At the end of Playing Changes is a list: The 129 Essential Albums of the Twenty-First Century (So Far). I organized these by year, and then alphabetically by artist name. I'll be running them down here, in that order. (No one appears more than once as a leader, though there’s ample overlap in personnel.)
Miguel Zenón has made one previous appearance on the 129 Essential Albums list so far — as a sideman on Melaza (2000), a vaulting, declaratory album by tenor saxophonist David Sánchez. That’s a helpful antecedent, because Jíbaro, the album that I selected to represent Zenón, is another persuasive pledge of allegiance to Puerto Rican culture and tradition.
The alto saxophonist surfaces in a chapter of Playing Changes that I titled “The Crossroads,” about new expressions of global interdependence in the music. Noting that in the early 2000s, Zenón had formed a quartet with Venezuelan pianist Luis Perdomo, Austrian bassist Hans Glawischnig and Mexican drummer Antonio Sánchez, I added the following:
Zenón spent a lot of time worshipping his music with these partners, so that by the time he began making albums, it was with a granite surety of purpose. The title of his fine 2002 debut, Looking Forward, articulated a direction, while the title of his even stronger 2004 follow-up, Ceremonial, implied a process and foundation. What changed in between was mostly his confidence as a composer and bandleader, and the endorsement of Branford Marsalis, who made Zenón one of the earliest signings to his Marsalis Music label.

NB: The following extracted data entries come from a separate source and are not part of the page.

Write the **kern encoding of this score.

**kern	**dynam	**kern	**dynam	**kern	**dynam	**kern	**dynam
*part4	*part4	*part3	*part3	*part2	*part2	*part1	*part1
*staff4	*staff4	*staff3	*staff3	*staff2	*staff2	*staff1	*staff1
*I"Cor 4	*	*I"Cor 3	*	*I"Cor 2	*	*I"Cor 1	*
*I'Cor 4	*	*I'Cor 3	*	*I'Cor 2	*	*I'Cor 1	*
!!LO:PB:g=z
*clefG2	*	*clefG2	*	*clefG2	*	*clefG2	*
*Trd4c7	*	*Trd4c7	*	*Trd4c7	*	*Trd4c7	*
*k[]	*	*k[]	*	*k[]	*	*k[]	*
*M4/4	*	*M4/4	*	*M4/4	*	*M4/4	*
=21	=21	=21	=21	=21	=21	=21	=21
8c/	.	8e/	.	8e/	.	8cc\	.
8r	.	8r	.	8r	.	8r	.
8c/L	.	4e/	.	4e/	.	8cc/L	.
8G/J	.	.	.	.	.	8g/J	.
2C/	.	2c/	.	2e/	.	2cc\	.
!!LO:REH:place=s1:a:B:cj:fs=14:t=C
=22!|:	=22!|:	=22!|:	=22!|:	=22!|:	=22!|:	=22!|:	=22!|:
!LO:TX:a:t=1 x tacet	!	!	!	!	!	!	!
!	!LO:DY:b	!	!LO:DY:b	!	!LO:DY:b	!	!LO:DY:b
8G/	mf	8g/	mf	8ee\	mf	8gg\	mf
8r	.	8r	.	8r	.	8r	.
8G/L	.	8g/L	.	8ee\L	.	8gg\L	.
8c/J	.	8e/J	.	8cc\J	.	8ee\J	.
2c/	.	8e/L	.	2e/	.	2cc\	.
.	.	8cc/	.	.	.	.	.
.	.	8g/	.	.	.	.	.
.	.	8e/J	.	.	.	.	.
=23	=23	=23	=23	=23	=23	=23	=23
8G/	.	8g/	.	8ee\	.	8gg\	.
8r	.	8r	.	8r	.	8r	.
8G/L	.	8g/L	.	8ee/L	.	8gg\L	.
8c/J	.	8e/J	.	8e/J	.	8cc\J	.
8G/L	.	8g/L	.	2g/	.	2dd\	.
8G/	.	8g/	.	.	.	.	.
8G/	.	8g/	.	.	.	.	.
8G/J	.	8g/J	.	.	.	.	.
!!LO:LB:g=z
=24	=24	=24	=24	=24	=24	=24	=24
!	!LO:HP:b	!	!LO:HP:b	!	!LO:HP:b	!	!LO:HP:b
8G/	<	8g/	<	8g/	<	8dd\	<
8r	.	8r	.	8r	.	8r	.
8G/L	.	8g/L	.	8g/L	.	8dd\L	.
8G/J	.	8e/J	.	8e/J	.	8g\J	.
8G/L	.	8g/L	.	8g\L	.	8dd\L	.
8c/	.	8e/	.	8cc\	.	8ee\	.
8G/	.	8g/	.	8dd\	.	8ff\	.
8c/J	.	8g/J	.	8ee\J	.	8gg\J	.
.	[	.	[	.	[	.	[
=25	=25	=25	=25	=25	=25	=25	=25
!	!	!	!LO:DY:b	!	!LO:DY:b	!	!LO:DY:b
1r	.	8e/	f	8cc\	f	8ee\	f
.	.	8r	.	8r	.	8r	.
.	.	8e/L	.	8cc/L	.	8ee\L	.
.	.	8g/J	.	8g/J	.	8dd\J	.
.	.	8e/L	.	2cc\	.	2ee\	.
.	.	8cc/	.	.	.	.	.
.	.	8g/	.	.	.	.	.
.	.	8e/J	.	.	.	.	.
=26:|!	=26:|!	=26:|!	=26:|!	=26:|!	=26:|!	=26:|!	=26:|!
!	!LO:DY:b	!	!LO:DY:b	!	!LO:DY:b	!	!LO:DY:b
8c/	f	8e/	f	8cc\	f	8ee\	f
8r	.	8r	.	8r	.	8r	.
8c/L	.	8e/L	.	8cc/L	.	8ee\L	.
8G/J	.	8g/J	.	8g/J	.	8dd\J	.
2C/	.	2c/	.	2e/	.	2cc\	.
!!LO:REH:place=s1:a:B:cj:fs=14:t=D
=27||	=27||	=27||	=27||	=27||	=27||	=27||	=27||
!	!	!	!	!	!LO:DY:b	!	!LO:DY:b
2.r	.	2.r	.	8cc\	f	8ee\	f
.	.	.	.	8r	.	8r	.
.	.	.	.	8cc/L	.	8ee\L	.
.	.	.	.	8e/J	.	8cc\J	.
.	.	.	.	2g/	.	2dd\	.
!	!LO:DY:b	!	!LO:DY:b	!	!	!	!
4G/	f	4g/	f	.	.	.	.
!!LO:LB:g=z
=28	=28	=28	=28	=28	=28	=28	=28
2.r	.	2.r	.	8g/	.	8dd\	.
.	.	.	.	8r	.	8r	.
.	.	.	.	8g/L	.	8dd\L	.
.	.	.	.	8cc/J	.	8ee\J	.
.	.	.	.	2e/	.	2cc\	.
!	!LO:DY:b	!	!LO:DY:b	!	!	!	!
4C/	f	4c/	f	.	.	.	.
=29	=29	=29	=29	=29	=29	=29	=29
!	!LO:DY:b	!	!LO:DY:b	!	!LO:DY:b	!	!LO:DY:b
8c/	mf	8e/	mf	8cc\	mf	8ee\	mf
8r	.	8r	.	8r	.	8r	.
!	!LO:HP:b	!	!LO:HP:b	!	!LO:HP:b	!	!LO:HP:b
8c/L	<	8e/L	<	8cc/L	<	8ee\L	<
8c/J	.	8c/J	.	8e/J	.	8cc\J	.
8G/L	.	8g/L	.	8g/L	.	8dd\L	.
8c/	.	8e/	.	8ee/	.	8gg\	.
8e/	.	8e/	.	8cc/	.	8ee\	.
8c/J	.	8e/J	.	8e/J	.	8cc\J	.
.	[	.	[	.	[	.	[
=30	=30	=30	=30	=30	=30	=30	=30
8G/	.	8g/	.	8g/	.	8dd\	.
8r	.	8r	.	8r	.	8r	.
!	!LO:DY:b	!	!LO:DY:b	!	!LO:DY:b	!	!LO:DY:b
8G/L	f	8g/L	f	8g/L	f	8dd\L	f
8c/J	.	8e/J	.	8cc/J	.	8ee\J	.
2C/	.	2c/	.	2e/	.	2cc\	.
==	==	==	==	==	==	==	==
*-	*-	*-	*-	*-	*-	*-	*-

He was still in his 20s when he made Jíbaro, his third album, which builds on the inland folk-troubadour traditions of Puerto Rico.
He composed the album more or less as a suite, without making a fuss about it; nevertheless, this landed as a serious artistic statement. In The New York Times, my former colleague Ben Ratliff selected Jíbaro as one of his Top 10 albums of the year, and hailed its creator as “a Puerto Rican-born jazz saxophonist and composer with an evidently enormous brain.” (It was only a few years later that Zenón became a MacArthur Fellow, receiving the so-called “genius grant.”)
Listen to the opening track of the album, “Seis Cinco,” and almost immediately you can sense the clarity of intention. Whether or not you are remotely familiar with the customs of jíbaro — let alone the technical requirements of the décima, a poetic form descended from medieval Spanish balladry — you can sense the depth of cultural understanding that Zenón brought to the table here.
Zenón has certainly continued his work as a cultural emissary and investigator, through his recording projects and in performance. Early in 2017, I called him up to talk about Típico, another excellent quartet album featuring Perdomo, Glawischnig and drummer Henry Cole.
One of the insights that struck me then — so much so that I included it in Playing Changes — was Zenón’s reflection that he had to leave Puerto Rico in order to form his aesthetic relationship with its culture. “I feel that I became prouder and more in touch with my side of patriotism and nationalism, by exploring Puerto Rican-ness through music,” he said. “From the outside.”